── PROVIDED RECORDS

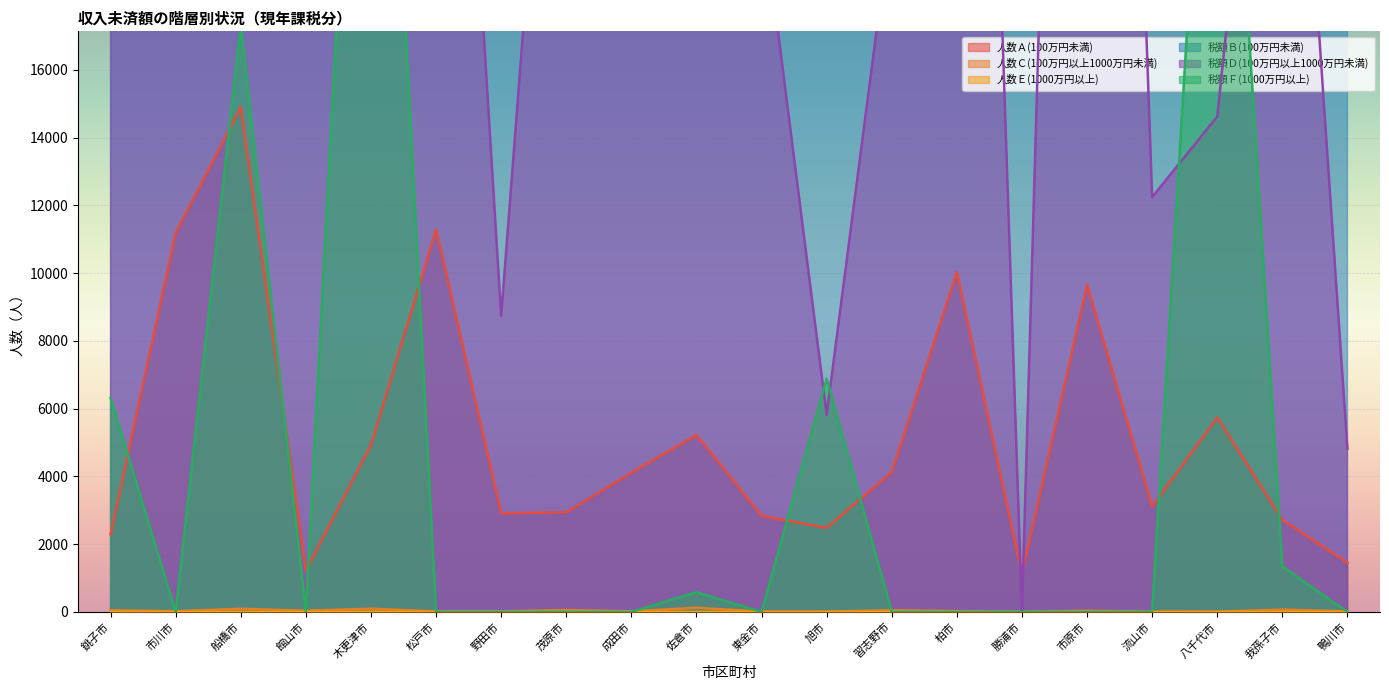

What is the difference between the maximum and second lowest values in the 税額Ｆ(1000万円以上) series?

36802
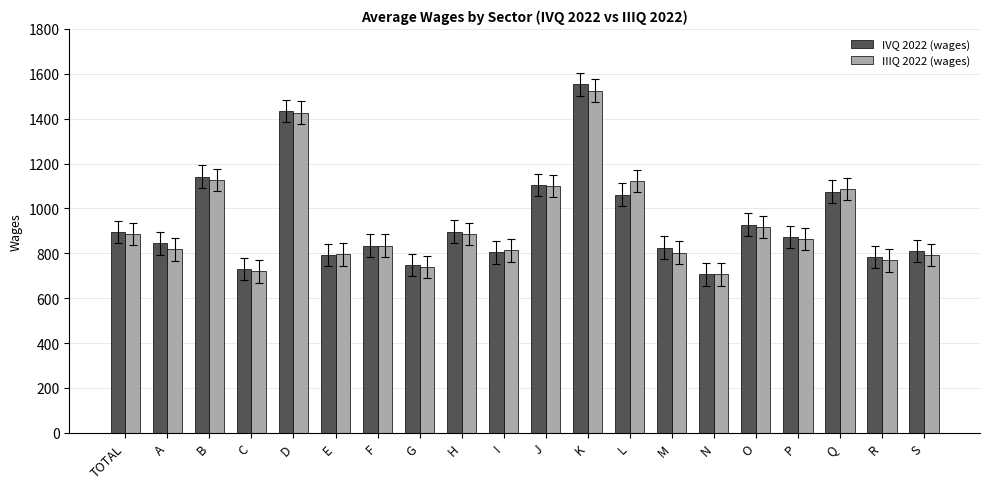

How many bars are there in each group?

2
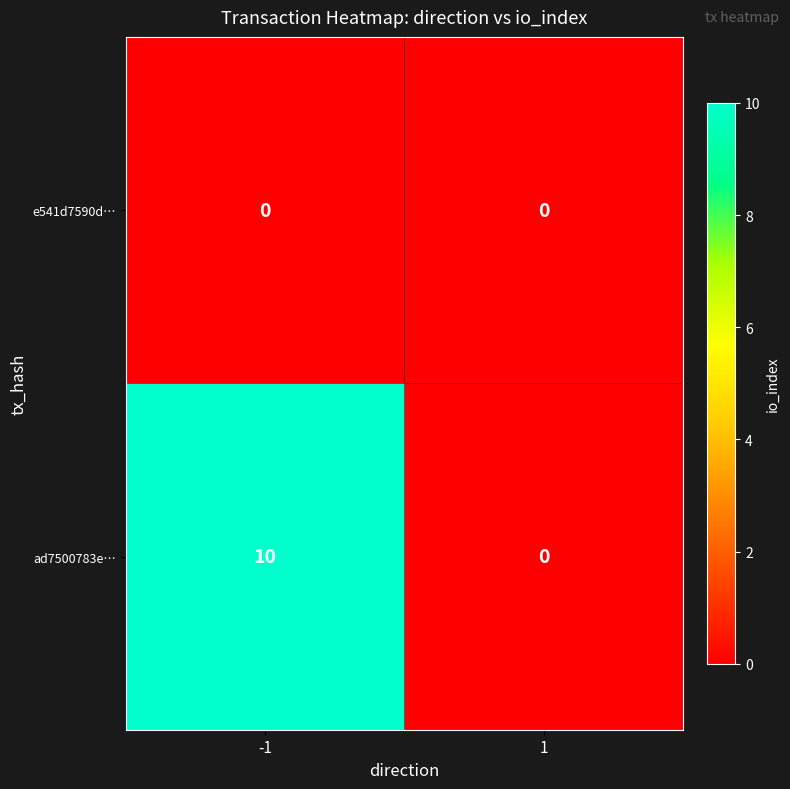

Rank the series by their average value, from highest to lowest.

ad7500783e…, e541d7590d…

────

WORK REQUEST> Repeat the lines of every item above word for word, leaving out the pictures.

SOLUTION TO THE PROBLEM>
What is the difference between the maximum and second lowest values in the 税額Ｆ(1000万円以上) series?

36802

How many bars are there in each group?

2

Rank the series by their average value, from highest to lowest.

ad7500783e…, e541d7590d…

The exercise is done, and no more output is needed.